Monty schaut ins Tal
Blühende Orchideen und üppiger Wildwuchs begleiten unsere Wege. Die Ponys springen fröhlich jeden Tag auf der Koppel herum, sind aber trotz des warmen Wetters äußerst unternehmungslustig. Zahlreiche Steinriegel – Relikte aufgelassener Weinberge – und die vielen Schwarzkiefern der Region lassen bei den derzeitigen sommerlichen Temperaturen nahezu mediterranes Feeling aufkommen.

Draußen gibt es immer viel zu entdecken und zahlreiche Tierchen haben die letzten Wochen unsere Wege gekreuzt: Wir haben einen jungen Fuchs getroffen, viele Eidechsen und Blindschleichen gesehen, die ersten Hirschkäfer des Jahres gesichtet und jede Menge Rehe und Hasen beobachtet. Rotmilane kreisen fast täglich über unseren Köpfen und über den Feldern hört man derzeit regelmäßig die Lerchen singen. Leider war ich meist nicht schnell genug mit der Kamera, um die Zusammentreffen im Bild festhalten zu können.

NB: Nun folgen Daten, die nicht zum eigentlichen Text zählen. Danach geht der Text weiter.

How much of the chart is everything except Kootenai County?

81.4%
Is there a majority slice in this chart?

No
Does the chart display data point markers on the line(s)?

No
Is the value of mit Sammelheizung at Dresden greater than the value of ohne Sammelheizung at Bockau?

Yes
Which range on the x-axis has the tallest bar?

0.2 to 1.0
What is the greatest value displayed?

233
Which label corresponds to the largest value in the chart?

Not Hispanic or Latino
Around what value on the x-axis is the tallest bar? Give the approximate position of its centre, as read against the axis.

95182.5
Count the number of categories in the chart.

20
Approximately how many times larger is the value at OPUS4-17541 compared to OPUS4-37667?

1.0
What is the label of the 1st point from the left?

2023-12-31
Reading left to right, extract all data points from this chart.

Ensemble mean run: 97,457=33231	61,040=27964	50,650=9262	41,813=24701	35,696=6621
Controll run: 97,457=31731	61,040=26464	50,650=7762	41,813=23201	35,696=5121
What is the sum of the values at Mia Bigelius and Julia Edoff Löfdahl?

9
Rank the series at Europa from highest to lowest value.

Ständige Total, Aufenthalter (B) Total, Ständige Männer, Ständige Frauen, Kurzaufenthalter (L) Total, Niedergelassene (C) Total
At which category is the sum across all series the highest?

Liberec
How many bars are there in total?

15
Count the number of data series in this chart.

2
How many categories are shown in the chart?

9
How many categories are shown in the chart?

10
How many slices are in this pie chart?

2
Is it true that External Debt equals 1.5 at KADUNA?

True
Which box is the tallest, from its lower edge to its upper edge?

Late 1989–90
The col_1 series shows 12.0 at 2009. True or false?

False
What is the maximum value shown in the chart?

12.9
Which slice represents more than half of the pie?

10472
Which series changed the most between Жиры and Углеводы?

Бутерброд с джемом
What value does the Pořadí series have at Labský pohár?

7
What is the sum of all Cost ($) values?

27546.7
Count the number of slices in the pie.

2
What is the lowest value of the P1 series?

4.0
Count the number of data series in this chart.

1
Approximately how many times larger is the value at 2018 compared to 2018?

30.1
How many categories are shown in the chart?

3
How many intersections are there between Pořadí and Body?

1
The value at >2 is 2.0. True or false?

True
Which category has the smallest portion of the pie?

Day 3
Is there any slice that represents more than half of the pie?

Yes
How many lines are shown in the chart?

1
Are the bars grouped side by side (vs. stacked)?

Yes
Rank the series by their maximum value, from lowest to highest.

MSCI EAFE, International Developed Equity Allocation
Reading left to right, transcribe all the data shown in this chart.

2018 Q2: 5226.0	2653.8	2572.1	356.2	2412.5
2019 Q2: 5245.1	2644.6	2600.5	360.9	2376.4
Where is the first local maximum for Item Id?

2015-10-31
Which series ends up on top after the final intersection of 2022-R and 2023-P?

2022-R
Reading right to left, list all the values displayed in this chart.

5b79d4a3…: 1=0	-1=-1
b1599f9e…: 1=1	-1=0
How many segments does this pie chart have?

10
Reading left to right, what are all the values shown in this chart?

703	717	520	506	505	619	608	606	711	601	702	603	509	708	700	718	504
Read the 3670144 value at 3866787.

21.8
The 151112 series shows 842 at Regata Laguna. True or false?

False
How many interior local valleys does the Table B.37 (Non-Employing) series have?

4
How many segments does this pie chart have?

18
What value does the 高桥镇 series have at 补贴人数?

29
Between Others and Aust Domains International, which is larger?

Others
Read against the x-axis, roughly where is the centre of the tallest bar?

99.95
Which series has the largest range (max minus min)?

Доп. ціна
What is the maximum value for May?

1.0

An vielen Stellen wächst der Blaurote Steinsame (Aegonychon purpurocaeruleum) in rauen Mengen – in der Nahaufnahme erkennt man, woher die Pflanze ihren Namen hat: In Abhängigkeit vom Alter der Blüte wechselt die Farbe von rot zu blau.
Auch diesen Monat haben wir wieder einige Bildstöcke und historische Steinkreuze besichtigt. Besonders interessant fand ich das kleine Sühnekreuz im Feldgewann »Kreuze« (Standort), das derzeit fast im hohen Gras versinkt. Auf der zugehörigen Informationstafel steht zu lesen, dass an gleicher Stelle ursprünglich wohl 7 Steinkreuze an den Tod von 7 jungen Männern erinnerten, die bei einer Auseinandersetzung nach einem Tanzfest hier einst ihr Leben verloren. Über den Verbleib der anderen Kreuze konnte ich leider nichts in Erfahrung bringen.
Heute ist die Stelle ein friedlicher Ort, an dem – außer dem kleinen Kreuz – nichts mehr an die schrecklichen Ereignisse erinnert. Und viele schöne (Wander-)Wege in der Umgebung laden ein, die Region und zahlreiche Bildstöcke näher zu erkunden.